Magistrado ponente: Eduardo Adolfo López Villegas

Decreto 2591 de 1991

CORTE SUPREMA DE JUSTICIA República de Colombia Corte Suprema de Justicia PÁGINA 7 Tutela: Rad. 9001 6 CORTE SUPREMA DE JUSTICIA SALA DE CASACIÓN LABORAL MAGISTRADO PONENTE EDUARDO LÓPEZ VILLEGAS Tutela: Expediente No. 9001 Acta No.27 Bogotá, D.C., seis (6) de mayo de dos mil tres (2003). Resuelve la Corte la impugnación interpuesta por la señora GLADYS CECILIA ESCORCIA SILVERA, quien actúa en calidad de madre de la menor IRIS ROCIO DOMÍNGUEZ ESCORCIA, contra el fallo proferido por la Sala Laboral del Tribunal Superior del Distrito Judicial de Barranquilla, de fecha 13 de marzo de 2.003 dentro de la acción de tutela promovida por la impugnante contra los COORDINADORES DE PENSIONES Y DE PRESTACIONES ECONOMICAS DEL GRUPO INTERNO DE TRABAJO GIT DEL MINISTERIO DE TRABAJO Y SALUD.

I.- ANTECEDENTES 1.- La accionante citada instauró acción de tutela contra los funcionarios mencionados, por considerar que se le han vulnerado los derechos fundamentales de mínimo vital, debido proceso y de petición, con el fin de que se “1. Proteja los derechos invocados. 2. Indique a la autoridad contra quien se dirige esta acción, cese de inmediato la violación de los mismos y realice todas las acciones pertinentes para que se reconozcan los mismos. 3.

Ordene la indexación de los dineros adeudados, a fin de volver adquisitivos esta suma, pues ha sido devaluada con el transcurso del tiempo.” (Folios 6 y 7). Afirma, en síntesis la accionante, que en calidad de viuda del señor Benjamín Antonio Domínguez y en nombre de sus hijos Iris Rocío y Sander José Domínguez Escorcia solicitó y obtuvo la sustitución pensional la que le fue reconocida mediante Resolución No. 002152 del 200, en la que se le reconoció el 50% en calidad de cónyuge del fallecido pensionado y el 50% a los hijos del mismo Iris Rocío, Sander José y Antonio Mario Domínguez Escorcia, pero en relación con el último el reconocimiento y pago quedó supeditado a la acreditación de los estudios en atención a que era mayor de edad.

Obligación que posteriormente se le impuso también a Sander José al adquirir la mayoría de edad.
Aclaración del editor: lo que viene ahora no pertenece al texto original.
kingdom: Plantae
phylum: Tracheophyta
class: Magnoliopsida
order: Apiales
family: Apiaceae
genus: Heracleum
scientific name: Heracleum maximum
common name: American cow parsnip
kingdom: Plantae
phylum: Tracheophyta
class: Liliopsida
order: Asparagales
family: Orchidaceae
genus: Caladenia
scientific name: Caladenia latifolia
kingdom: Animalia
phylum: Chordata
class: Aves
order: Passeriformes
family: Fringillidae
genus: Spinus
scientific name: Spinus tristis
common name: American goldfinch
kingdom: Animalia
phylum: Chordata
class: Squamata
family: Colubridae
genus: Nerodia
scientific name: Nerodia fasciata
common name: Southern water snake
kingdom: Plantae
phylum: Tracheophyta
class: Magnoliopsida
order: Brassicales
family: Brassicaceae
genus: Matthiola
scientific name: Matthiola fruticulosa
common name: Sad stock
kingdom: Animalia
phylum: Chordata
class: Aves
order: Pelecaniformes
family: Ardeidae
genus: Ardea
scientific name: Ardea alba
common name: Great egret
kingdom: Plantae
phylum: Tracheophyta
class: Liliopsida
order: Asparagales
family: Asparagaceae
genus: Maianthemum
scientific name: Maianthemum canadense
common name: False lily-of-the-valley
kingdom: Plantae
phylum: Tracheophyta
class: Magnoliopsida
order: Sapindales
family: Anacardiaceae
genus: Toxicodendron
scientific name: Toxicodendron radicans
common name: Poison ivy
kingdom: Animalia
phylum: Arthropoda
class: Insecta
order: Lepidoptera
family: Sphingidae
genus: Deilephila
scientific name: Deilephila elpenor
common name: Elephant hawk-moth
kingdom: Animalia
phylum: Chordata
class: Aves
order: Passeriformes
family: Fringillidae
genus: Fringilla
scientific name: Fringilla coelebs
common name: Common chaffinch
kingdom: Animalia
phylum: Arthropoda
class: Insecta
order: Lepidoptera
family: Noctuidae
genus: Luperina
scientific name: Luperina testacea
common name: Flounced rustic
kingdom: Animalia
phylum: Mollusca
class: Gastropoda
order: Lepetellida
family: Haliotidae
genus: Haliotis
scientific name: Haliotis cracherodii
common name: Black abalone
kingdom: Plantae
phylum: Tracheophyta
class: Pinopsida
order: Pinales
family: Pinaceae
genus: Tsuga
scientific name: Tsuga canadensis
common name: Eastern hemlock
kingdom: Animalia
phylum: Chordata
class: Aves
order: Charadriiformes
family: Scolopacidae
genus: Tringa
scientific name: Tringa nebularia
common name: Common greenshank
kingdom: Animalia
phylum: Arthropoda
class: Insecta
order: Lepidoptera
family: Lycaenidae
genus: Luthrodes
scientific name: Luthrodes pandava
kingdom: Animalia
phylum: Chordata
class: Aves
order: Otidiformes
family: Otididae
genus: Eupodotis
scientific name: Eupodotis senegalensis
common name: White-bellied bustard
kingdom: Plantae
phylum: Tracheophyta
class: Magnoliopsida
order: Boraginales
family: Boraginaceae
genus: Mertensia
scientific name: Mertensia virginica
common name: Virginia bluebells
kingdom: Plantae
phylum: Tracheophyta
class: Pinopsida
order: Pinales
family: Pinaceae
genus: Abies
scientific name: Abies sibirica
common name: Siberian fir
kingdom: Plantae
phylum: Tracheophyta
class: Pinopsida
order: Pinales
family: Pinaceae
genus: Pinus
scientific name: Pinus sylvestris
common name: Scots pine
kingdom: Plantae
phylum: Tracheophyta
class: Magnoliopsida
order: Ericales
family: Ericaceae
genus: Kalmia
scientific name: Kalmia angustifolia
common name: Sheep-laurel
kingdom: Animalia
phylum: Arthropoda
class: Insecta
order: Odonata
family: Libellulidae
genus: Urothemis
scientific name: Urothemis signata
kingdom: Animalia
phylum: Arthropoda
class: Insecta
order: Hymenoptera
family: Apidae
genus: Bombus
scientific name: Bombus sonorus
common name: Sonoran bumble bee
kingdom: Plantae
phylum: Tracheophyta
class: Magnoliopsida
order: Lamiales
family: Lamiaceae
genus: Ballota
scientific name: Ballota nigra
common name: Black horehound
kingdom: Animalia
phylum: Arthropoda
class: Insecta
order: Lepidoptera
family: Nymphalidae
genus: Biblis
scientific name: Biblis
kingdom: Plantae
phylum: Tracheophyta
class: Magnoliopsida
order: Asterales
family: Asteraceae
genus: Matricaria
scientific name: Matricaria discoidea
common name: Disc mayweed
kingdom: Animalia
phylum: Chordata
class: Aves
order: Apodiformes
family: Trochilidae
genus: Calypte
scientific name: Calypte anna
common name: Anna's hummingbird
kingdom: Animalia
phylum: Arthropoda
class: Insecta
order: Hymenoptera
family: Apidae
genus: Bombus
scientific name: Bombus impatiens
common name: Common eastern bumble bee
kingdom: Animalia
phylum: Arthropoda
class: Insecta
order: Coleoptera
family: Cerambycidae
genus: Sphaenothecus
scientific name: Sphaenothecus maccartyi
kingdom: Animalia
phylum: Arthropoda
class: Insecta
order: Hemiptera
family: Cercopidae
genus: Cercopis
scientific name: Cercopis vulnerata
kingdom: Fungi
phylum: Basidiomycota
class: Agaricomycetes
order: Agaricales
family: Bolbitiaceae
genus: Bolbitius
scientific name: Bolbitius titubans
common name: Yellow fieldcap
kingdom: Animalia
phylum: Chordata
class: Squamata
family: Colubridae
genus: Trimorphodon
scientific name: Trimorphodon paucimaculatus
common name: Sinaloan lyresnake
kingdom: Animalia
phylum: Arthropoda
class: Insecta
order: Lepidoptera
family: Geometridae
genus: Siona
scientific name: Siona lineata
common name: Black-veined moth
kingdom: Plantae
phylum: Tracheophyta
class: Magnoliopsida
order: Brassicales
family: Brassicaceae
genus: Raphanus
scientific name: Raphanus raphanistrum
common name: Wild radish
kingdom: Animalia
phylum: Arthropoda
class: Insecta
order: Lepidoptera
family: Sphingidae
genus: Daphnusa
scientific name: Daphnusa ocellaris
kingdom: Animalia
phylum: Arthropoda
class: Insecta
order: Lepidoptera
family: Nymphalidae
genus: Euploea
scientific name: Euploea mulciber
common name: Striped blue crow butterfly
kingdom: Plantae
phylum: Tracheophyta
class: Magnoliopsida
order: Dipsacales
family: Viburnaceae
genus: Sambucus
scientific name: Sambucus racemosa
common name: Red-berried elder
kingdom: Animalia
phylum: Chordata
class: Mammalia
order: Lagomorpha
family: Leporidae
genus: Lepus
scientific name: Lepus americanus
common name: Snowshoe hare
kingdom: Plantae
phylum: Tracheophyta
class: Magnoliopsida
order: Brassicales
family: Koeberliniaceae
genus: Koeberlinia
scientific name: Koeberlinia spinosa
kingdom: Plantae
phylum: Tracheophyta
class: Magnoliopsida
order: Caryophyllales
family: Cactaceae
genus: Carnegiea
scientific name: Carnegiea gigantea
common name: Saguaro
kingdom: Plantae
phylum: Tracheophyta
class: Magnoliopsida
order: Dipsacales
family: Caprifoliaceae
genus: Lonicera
Agrega, que ante lo anterior, y con fundamento en el parágrafo 1º del artículo 8º del Decreto 1889 de 1.994, en representación de su hija Iris Rocío, solicitó se le incrementara su cuota en un 33.34% la sustitución pensional, a lo que se ha negado el GIT accionado. 2.- El Tribunal Superior del Distrito Judicial de Barranquilla resolvió no conceder la acción de tutela, en atención a que existen otros medios de defensa judicial, no se ha violado el mínimo legal pues se le ha seguido pagando su porción de la pensión, al igual que a sus hermanos ya que estos no han llegado a la edad de 25 años y los derechos de petición fueron contestados dentro de los términos exigidos para ello. 3.-La anterior decisión fue impugnada por la accionante, insistiendo en sus planteamientos iniciales.

II.- CONSIDERACIONES DE LA CORTE Frente a la nitidez de la naturaleza de los derechos que se reclaman en esta tutela, se hace imperioso reiterar lo dicho por esta Corporación en casos similares en el sentido de que si bien todo derecho laboral en un sentido lato tiene rango constitucional, los derechos que la Carta Política protege como susceptibles de amparo mediante la acción de tutela son aquellos que por sus características, en cada caso, adquieren la connotación de fundamentales y en este orden de ideas, el incremento de una porción pensional reclamado en este específico caso, por las circunstancias que lo rodean, pertenece más a la esfera de derechos de estirpe legal, los que tienen otros medios de defensa judicial.

Ahora bien: En criterio uniforme y reiterado esta Sala ha sostenido que de acuerdo con los parámetros establecidos por el artículo 86 de nuestra Carta Política, la acción de tutela es improcedente en aquellos casos en que, como en el sub judice, el afectado disponga de otro medio judicial de defensa, excepto cuando se utilice como mecanismo transitorio para evitar un perjuicio irremediable.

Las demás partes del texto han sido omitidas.